%%

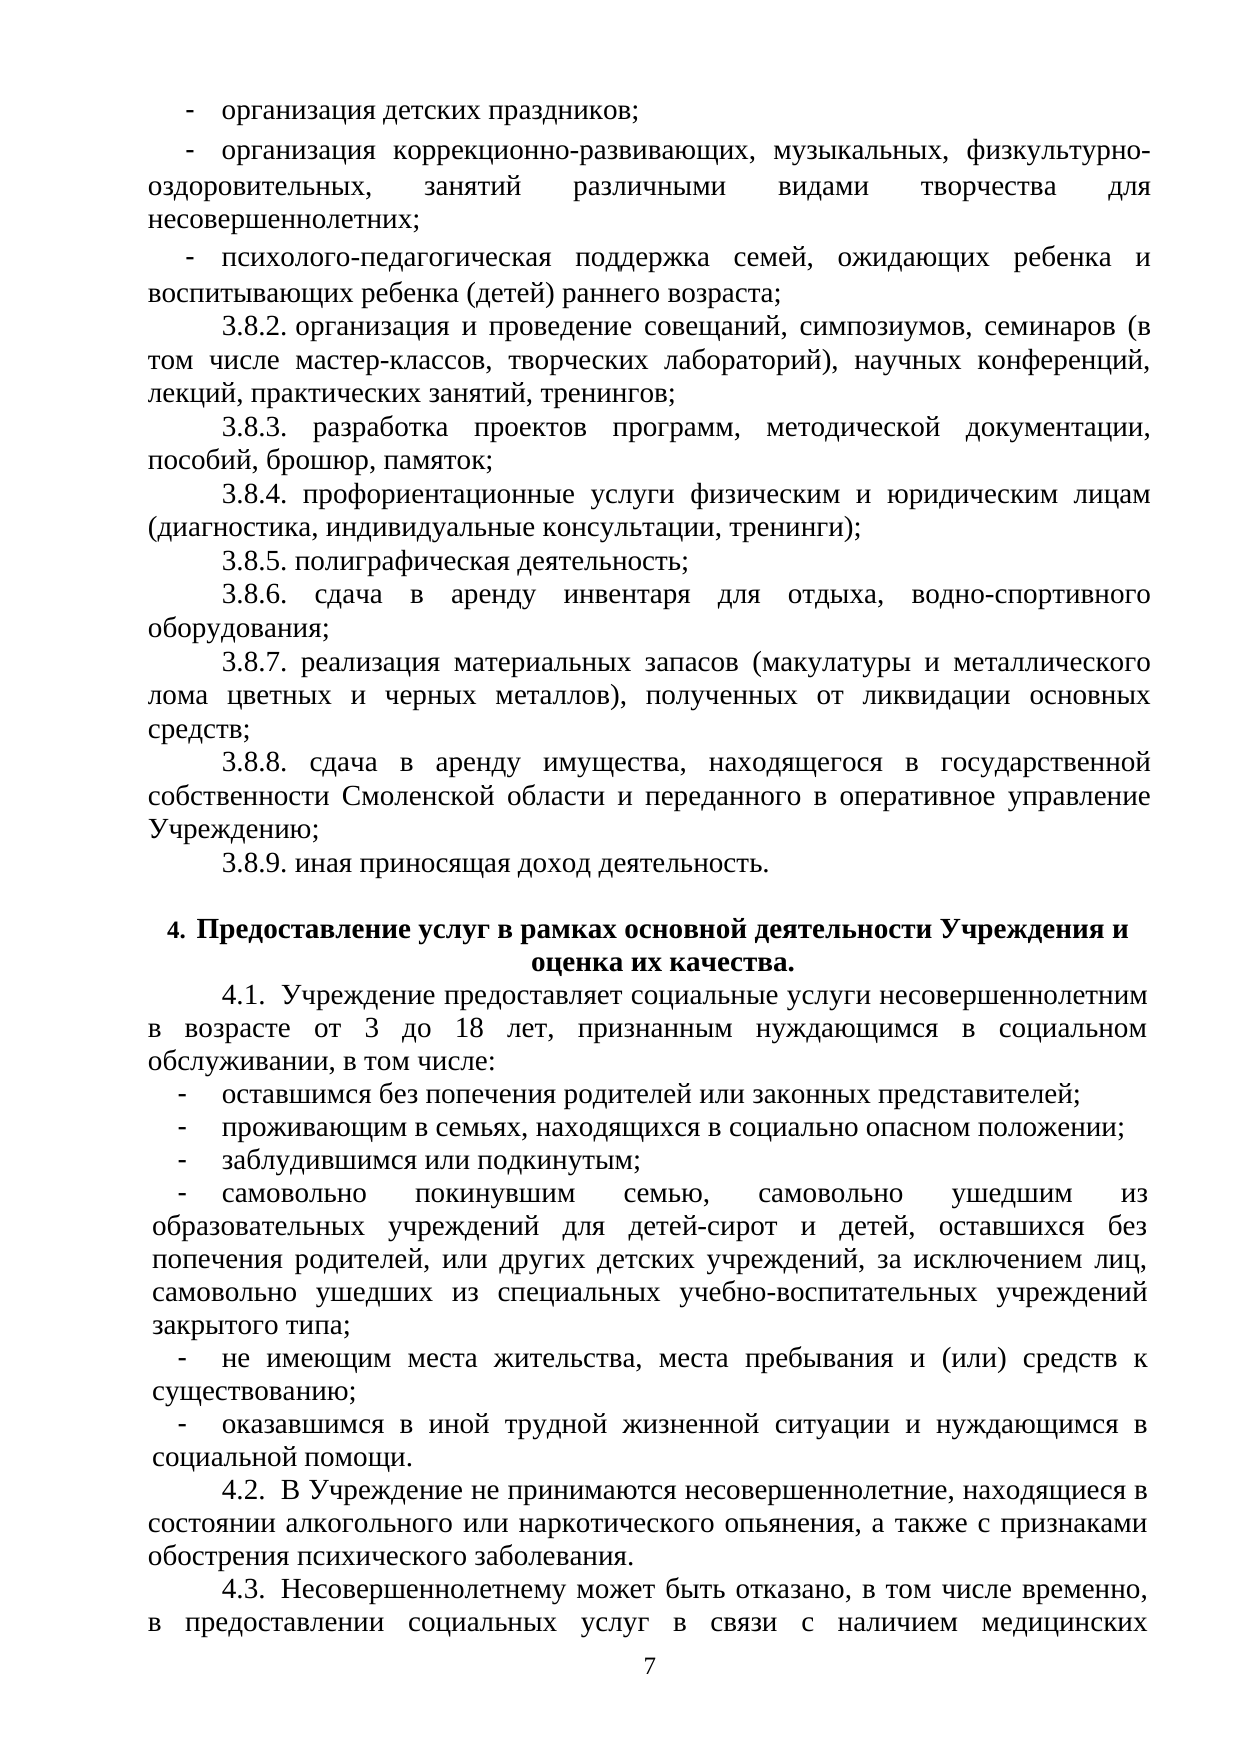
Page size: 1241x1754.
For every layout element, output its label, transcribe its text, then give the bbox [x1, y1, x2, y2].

list проживающим в семьях, находящихся в социально опасном положении; [152, 1110, 1148, 1143]
text 3.8.6. сдача в аренду инвентаря для отдыха, водно-спортивного оборудования; [148, 577, 1152, 644]
text 3.8.5. полиграфическая деятельность; [148, 543, 1152, 577]
text 3.8.3. разработка проектов программ, методической документации, пособий, брошюр, памяток; [148, 409, 1152, 476]
list организация детских праздников; [148, 89, 1152, 128]
list психолого-педагогическая поддержка семей, ожидающих ребенка и воспитывающих ребенка (детей) раннего возраста; [148, 235, 1152, 308]
text 3.8.9. иная приносящая доход деятельность. [148, 845, 1152, 878]
text 3.8.7. реализация материальных запасов (макулатуры и металлического лома цветных и черных металлов), полученных от ликвидации основных средств; [148, 644, 1152, 744]
list Предоставление услуг в рамках основной деятельности Учреждения и оценка их качества. [148, 912, 1148, 978]
list не имеющим места жительства, места пребывания и (или) средств к существованию; [152, 1341, 1148, 1407]
text 3.8.4. профориентационные услуги физическим и юридическим лицам (диагностика, индивидуальные консультации, тренинги); [148, 476, 1152, 543]
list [148, 1572, 1148, 1638]
list организация коррекционно-развивающих, музыкальных, физкультурно-оздоровительных, занятий различными видами творчества для несовершеннолетних; [148, 128, 1152, 235]
list В Учреждение не принимаются несовершеннолетние, находящиеся в состоянии алкогольного или наркотического опьянения, а также с признаками обострения психического заболевания. [148, 1473, 1148, 1572]
list организация и проведение совещаний, симпозиумов, семинаров (в том числе мастер-классов, творческих лабораторий), научных конференций, лекций, практических занятий, тренингов; [148, 308, 1152, 409]
list Учреждение предоставляет социальные услуги несовершеннолетним в возрасте от 3 до 18 лет, признанным нуждающимся в социальном обслуживании, в том числе: [148, 978, 1148, 1077]
list заблудившимся или подкинутым; [152, 1143, 1148, 1176]
list оказавшимся в иной трудной жизненной ситуации и нуждающимся в социальной помощи. [152, 1407, 1148, 1473]
list оставшимся без попечения родителей или законных представителей; [152, 1077, 1148, 1110]
list самовольно покинувшим семью, самовольно ушедшим из образовательных учреждений для детей-сирот и детей, оставшихся без попечения родителей, или других детских учреждений, за исключением лиц, самовольно ушедших из специальных учебно-воспитательных учреждений закрытого типа; [152, 1176, 1148, 1341]
text 3.8.8. сдача в аренду имущества, находящегося в государственной собственности Смоленской области и переданного в оперативное управление Учреждению; [148, 744, 1152, 845]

%%

**Task goal**
Go through the entries above and output them exactly, without pictures.

**Task response**
Page size: 1241x1754.
For every layout element, output its label, transcribe its text, then give the bbox [x1, y1, x2, y2].

list проживающим в семьях, находящихся в социально опасном положении; [152, 1110, 1148, 1143]
text 3.8.6. сдача в аренду инвентаря для отдыха, водно-спортивного оборудования; [148, 577, 1152, 644]
text 3.8.5. полиграфическая деятельность; [148, 543, 1152, 577]
text 3.8.3. разработка проектов программ, методической документации, пособий, брошюр, памяток; [148, 409, 1152, 476]
list организация детских праздников; [148, 89, 1152, 128]
list психолого-педагогическая поддержка семей, ожидающих ребенка и воспитывающих ребенка (детей) раннего возраста; [148, 235, 1152, 308]
text 3.8.9. иная приносящая доход деятельность. [148, 845, 1152, 878]
text 3.8.7. реализация материальных запасов (макулатуры и металлического лома цветных и черных металлов), полученных от ликвидации основных средств; [148, 644, 1152, 744]
list Предоставление услуг в рамках основной деятельности Учреждения и оценка их качества. [148, 912, 1148, 978]
list не имеющим места жительства, места пребывания и (или) средств к существованию; [152, 1341, 1148, 1407]
text 3.8.4. профориентационные услуги физическим и юридическим лицам (диагностика, индивидуальные консультации, тренинги); [148, 476, 1152, 543]
list [148, 1572, 1148, 1638]
list организация коррекционно-развивающих, музыкальных, физкультурно-оздоровительных, занятий различными видами творчества для несовершеннолетних; [148, 128, 1152, 235]
list В Учреждение не принимаются несовершеннолетние, находящиеся в состоянии алкогольного или наркотического опьянения, а также с признаками обострения психического заболевания. [148, 1473, 1148, 1572]
list организация и проведение совещаний, симпозиумов, семинаров (в том числе мастер-классов, творческих лабораторий), научных конференций, лекций, практических занятий, тренингов; [148, 308, 1152, 409]
list Учреждение предоставляет социальные услуги несовершеннолетним в возрасте от 3 до 18 лет, признанным нуждающимся в социальном обслуживании, в том числе: [148, 978, 1148, 1077]
list заблудившимся или подкинутым; [152, 1143, 1148, 1176]
list оказавшимся в иной трудной жизненной ситуации и нуждающимся в социальной помощи. [152, 1407, 1148, 1473]
list оставшимся без попечения родителей или законных представителей; [152, 1077, 1148, 1110]
list самовольно покинувшим семью, самовольно ушедшим из образовательных учреждений для детей-сирот и детей, оставшихся без попечения родителей, или других детских учреждений, за исключением лиц, самовольно ушедших из специальных учебно-воспитательных учреждений закрытого типа; [152, 1176, 1148, 1341]
text 3.8.8. сдача в аренду имущества, находящегося в государственной собственности Смоленской области и переданного в оперативное управление Учреждению; [148, 744, 1152, 845]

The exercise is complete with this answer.